In what Monash University claims to be an Australian-first, a team of experts at the University has developed a piece of technology that it said will streamline safety and monitoring procedures on mining and construction sites.
The technology generates accurate, synthetic images of machinery - such as cranes, scissor lifts, bulldozers and dump trucks - which create large datasets for training deep neural networks to analyse the use of machinery on-site and in a variety of conditions.
It was developed by Dr Mehrdad Arashpour and his team of PhD students and postdoctoral researchers in Monash University’s Department of Civil Engineering.
This new method removes the need for cameras to be placed on construction machinery, Monash University said, which has time, cost and privacy implications.
The technology is currently under Australian patent review.
The Monash University team has designed the technology to process millions of images of any type of machinery in a short amount of time, and provide detailed information on its key physical and operational features.

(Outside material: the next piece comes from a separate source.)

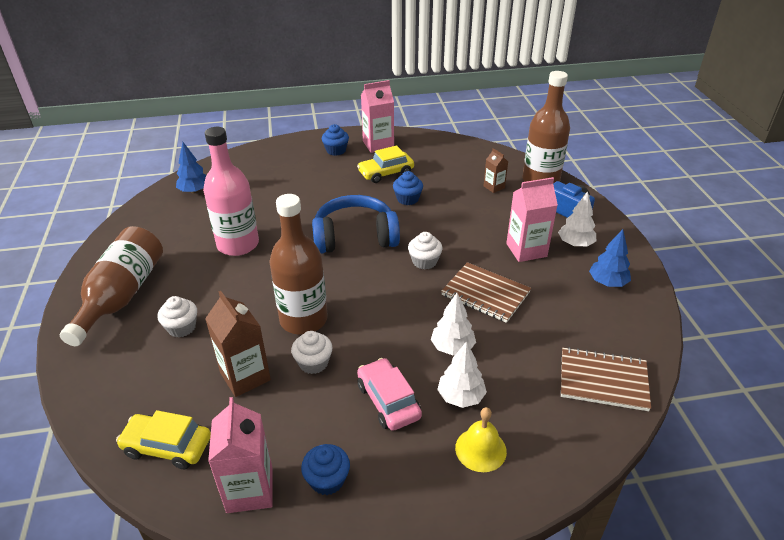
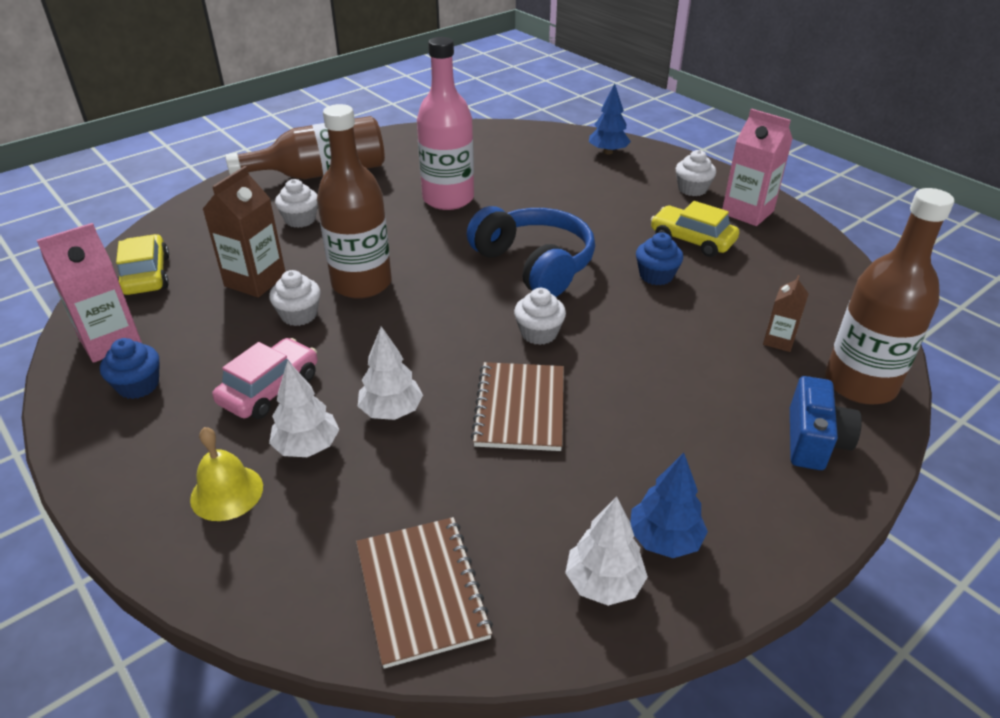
camera: 60 degrees right, 0 degrees up
blue tree [176,142,206,194] -> blue tree moved to [589,84,631,155]
blue cupcake [322,124,349,156] -> white cupcake [676,150,716,196]
pink carton [506,177,558,262] -> none
white tree [558,191,596,247] -> white tree moved to [565,497,648,606]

In other words, before using an excavator at a building site on a wet day, workers can identify all the safety features of this equipment within a digitised version of the working environment, including rain, clouds, as well as reduced light and visibility.

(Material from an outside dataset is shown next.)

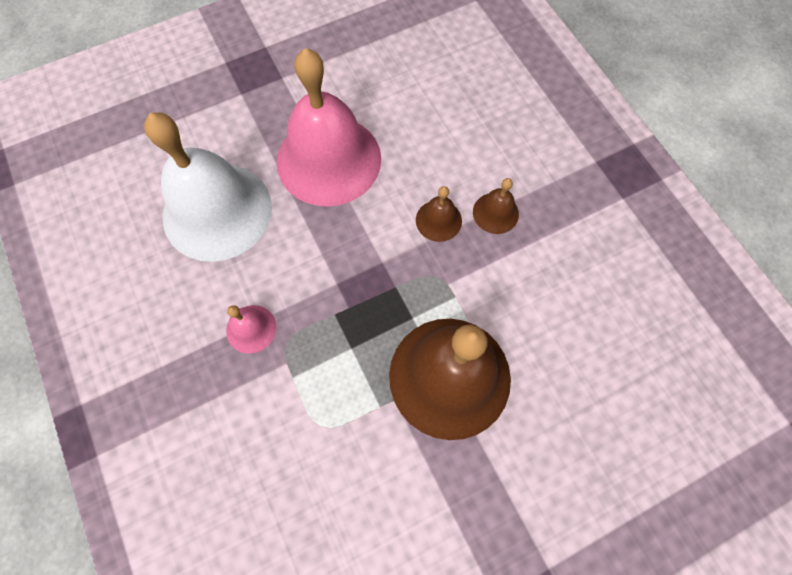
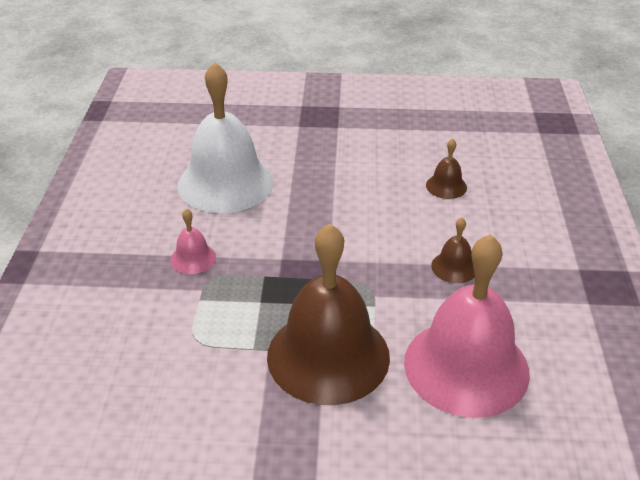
camera: 30 degrees right, 30 degrees down
pink bell [277,48,381,207] -> pink bell moved to [404,234,530,418]
brown bell [416,186,462,242] -> brown bell moved to [426,138,467,199]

Over time, this technology could be expanded and used on any construction site across the world, depending on the type of machinery in operation, Monash University said.
“Operations involving heavy construction equipment are a critical component of most projects. Heavy construction equipment, vehicles and workers are often required to work closely due to spatial limitations and tight schedules, which often leads to suboptimal performance both in terms of safety and productivity,” said Dr Arashpour.
“Preparing large training datasets for specific tasks is currently a manual process, which is highly time-consuming, labour-intensive, error prone, and subject to privacy concerns.
“Our method randomises various critical features of the scene, such as equipment pose and texture, scene texture and lighting, camera location and field of view, and adds other elements to the scene such as simulated dust and occluding objects.”
Presently, safety compliance training procedures involve placing cameras on site to capture images of the machine in operation. From there, the images are labelled manually, including key points of each piece of equipment.
The generated data set is then used to train the artificial intelligence (AI) models and inferences are made regarding classification of different equipment, pose estimation and activity recognition.
The Monash-developed method uses game engine technology to generate CAD models of heavy machinery which are then accurately and automatically annotated.
Dr Arashpour and his team have so far tested several deep neural networks on the real images of the equipment. The results obtained by training deep neural networks using synthetic images are almost always as accurate as real images, he said.
“As compared to traditional data preparation pipelines, the proposed method does not require any manual annotation, which is a labour-intensive and time-consuming process,” he said.
“Furthermore, synthetically generated datasets are advantageous to manually labelled datasets as they can produce pixel-level annotations for the key points of interest. In contrast, manually annotated datasets are susceptible to human error, and monitoring the quality of annotation is also a cumbersome task.
“Our home-grown technology has the potential to modernise the building and construction industry across the world, and improve safety, quality and productivity.”